The Council set out its position on two proposals aimed at establishing a single supervisory mechanism (SSM) for the oversight of credit institutions. An agreed position will enable negotiation between the presidency and the European Parliament with the aim of adopting the legislation before the end of the year.
The proposals involve two regulations: one granting supervisory duties to the European Central Bank and the other modifying previous regulation (1093/2010) establishing the European Banking Authority.
The SSM will be composed of the ECB and national competent authorities. The ECB will be responsible for the overall functioning of the SSM. Under the proposals, the ECB will have direct oversight of eurozone banks, although in a differentiated way and in close cooperation with national supervisory authorities. Non-eurozone member states wishing to participate in the SSM will be able to do so by entering into close cooperation arrangements.

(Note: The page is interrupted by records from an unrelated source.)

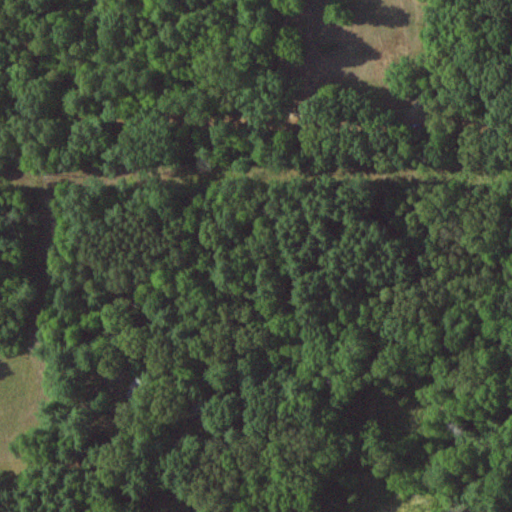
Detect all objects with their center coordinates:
road: (284, 61)
road: (256, 122)
building: (188, 510)
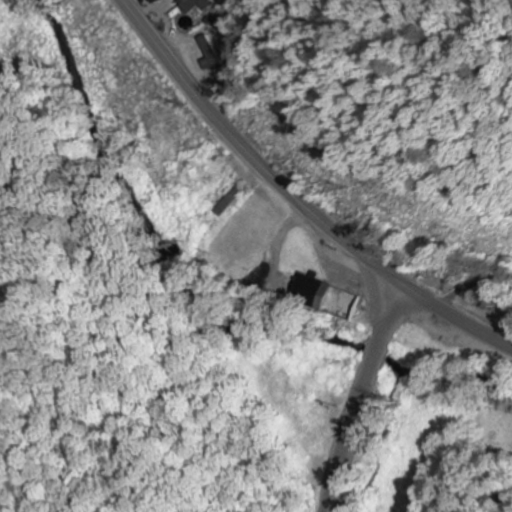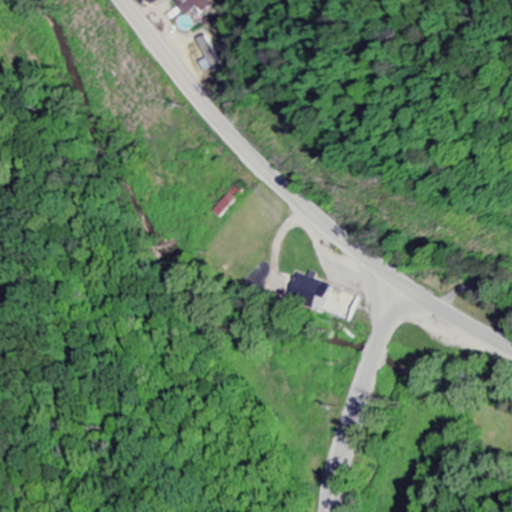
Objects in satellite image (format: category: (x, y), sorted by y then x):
building: (155, 1)
building: (192, 5)
road: (293, 199)
building: (229, 201)
building: (324, 297)
road: (356, 394)
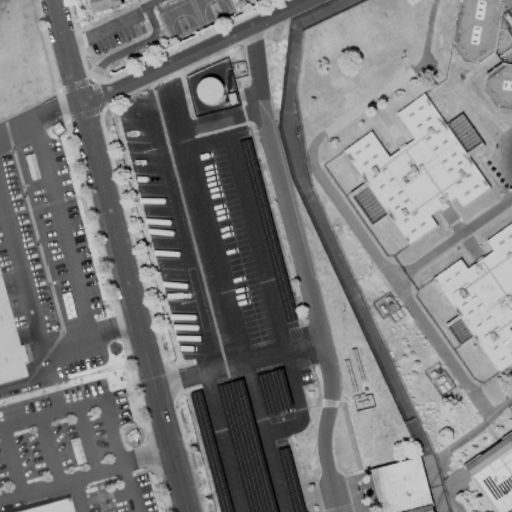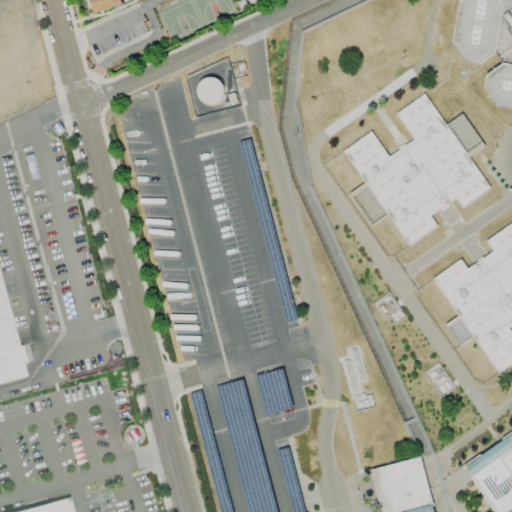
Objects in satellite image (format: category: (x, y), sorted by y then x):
building: (104, 4)
road: (103, 12)
road: (74, 20)
park: (154, 28)
road: (101, 33)
building: (485, 42)
road: (189, 43)
road: (130, 48)
road: (189, 52)
building: (209, 91)
road: (500, 157)
building: (421, 169)
road: (336, 200)
road: (60, 230)
road: (254, 235)
road: (453, 237)
road: (119, 256)
road: (302, 267)
road: (19, 277)
road: (27, 279)
road: (221, 281)
road: (11, 282)
road: (1, 285)
building: (485, 298)
building: (459, 331)
building: (9, 345)
building: (8, 350)
road: (237, 364)
road: (84, 405)
road: (86, 439)
road: (222, 443)
road: (453, 445)
road: (48, 450)
road: (12, 460)
building: (494, 474)
building: (401, 487)
road: (23, 491)
road: (76, 495)
building: (48, 506)
building: (46, 507)
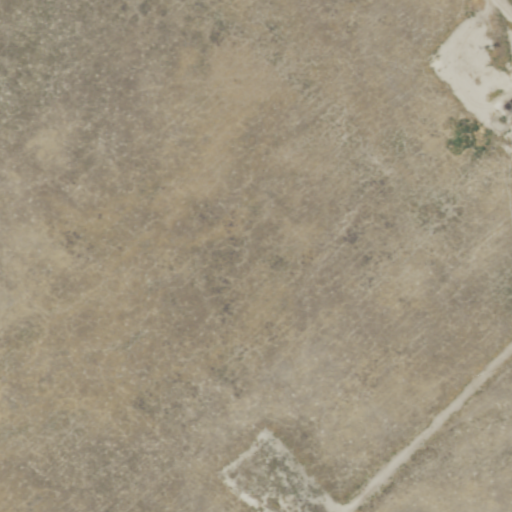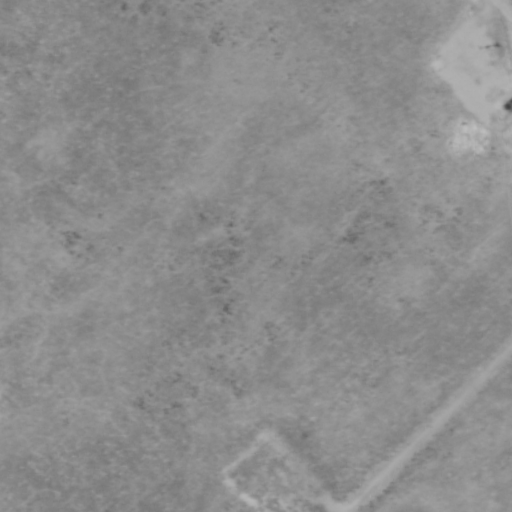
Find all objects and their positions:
road: (504, 7)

Earlier in 2012, eurozone heads of state and government stated that when an effective SSM is established, the European Stability Mechanism, which currently contributes to bank capitalisations via member state treasuries, could, following a regular decision, have the possibility to recapitalise banks directly. This will enable the vicious circle between banks and sovereigns.
Following the announcement of the proposals, EC President Barroso voiced his agreement on the SSM. “Based on the proposal tabled by the Commission on 12 September, this is a crucial and very substantive step towards completion of the banking union and a timely step forward in the integration of financial supervision for the euro area and for the other Member States which the Commission hopes will also participate.” “We now hope that the co-legislators are able to finalize the agreement on the Single Supervisory Mechanism as quickly as possible. I want to underline that in four months we have moved from a Commission proposal to political agreement by the Council, which demonstrates once again that the European Union has the political will and capacity to act quickly on momentous issues,” he added.
If the legislation is adopted, it will mark a huge step in terms of regulatory power of the European Union and the ECB particularly.